Ejercicios por resolver.
- 1) Responde estas preguntas sobre el texto acerca del sida, con un dato de cada parte:
(a) ¿En qué país y en qué década aparecieron los primeros casos de la enfermedad?
(b) ¿En qué año pronunció Ronald Reagan la frase sobre el "castigo" por el sexo ilícito?
(c) ¿Quién publicó la biografía autorizada de Reagan y en qué año?
- 2) Prosigue el texto sobre el sida, el dogma y la ciencia a partir de su última oración.

Pasaje citado.
········
ECONOMÍA Y POLÍTICA MIGUEL ÁNGEL FERRER
Sida, dogma y ciencia
A COMIENZOS DE LA década de 1980, aparecieron en Estados Unidos los primeros casos de una hasta entonces desconocida enfermedad. Las víctimas iniciales eran hombres homosexuales. Y por algún tiempo no aparecieron varones heterosexuales entre los afectados.
Esta situación, que como más tarde se sabría, iba a ser temporal, llevó a muchos dirigentes políticos y religiosos estadounidenses a considerar al nuevo flagelo como un “castigo divino” para los practicantes de las relaciones homosexuales.
El máximo dirigente político de EU, el mismísimo presidente Ronald Reagan lo expresó del siguiente modo: “Quizás el Señor nos ha enviado esta epidemia porque el sexo ilícito infringe los Diez Mandamientos”.
Esta expresión de Reagan pronunciada en 1989, hacia el final de su gobierno, aparece en su biografía autorizada, publicada por Edmund Morris en 1999. Y si bien no existen otros documentos o fuentes que consignen esas absurdas palabras, la frase ha quedado ligada para siempre al ultraconservador ex mandatario.
········
Registros de datos almacenados.
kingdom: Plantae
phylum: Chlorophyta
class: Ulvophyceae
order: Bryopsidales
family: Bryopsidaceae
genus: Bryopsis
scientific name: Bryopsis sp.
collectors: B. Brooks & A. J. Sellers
········
Respuestas por ejercicio.
- 1)
(a) En Estados Unidos, a comienzos de la década de 1980.
(b) En 1989.
(c) Edmund Morris, en 1999.

- 2)
Pero más allá de la autoría de la estúpida frase, lo históricamente cierto es que durante el gobierno de Reagan muy poco o nada se hizo en EU para contener la enfermedad que empezaba a convertirse en la mortífera epidemia a la que se llamó sida.
Hasta ahora esa epidemia ha producido más de 25 millones de fallecimientos y muchos más millones de enfermos. Y no cabe duda razonable de que esa tardanza inicial del gobierno estadounidense para enfrentar la nueva patología ha sido responsable de la magnitud y crecimiento de las cifras de enfermos y fallecidos.
Una vez, sin embargo, que ciencia y científicos se pusieron a trabajar, pudo saberse que al agente productor de la dolencia era un virus. En 1983 el mortal virus fue identificado, lo que permitió algunos años después producir tratamientos que retrasan y hasta detienen el curso de la enfermedad, y dan una larga sobrevivencia a los infectados.
Esto fue posible porque la ciencia no se ocupa de dogmas, revelaciones, divinidades, creencias y pensamientos mágicos. La ciencia sólo se ocupa del estudio de los hechos. Y su trabajo está orientado a buscar y encontrar la causa de ellos.
Para la realización de su trabajo, la ciencia cuenta con un principio cardinal que recibe el nombre genérico de teoría del conocimiento, la cual se compone de cuatro teoremas básicos:
1.- DEBAJO del aparente desorden del universo, existe un orden que es posible conocer.
2.- TODO CUANTO existe en el universo existe en determinada magnitud, y toda magnitud es susceptible de ser medida.
3.- TODA CAUSA produce un efecto y todo efecto es consecuencia de una causa.
4.- TODO CAMBIA eternamente o, como decía Heráclito, nadie se baña dos veces en el mismo río.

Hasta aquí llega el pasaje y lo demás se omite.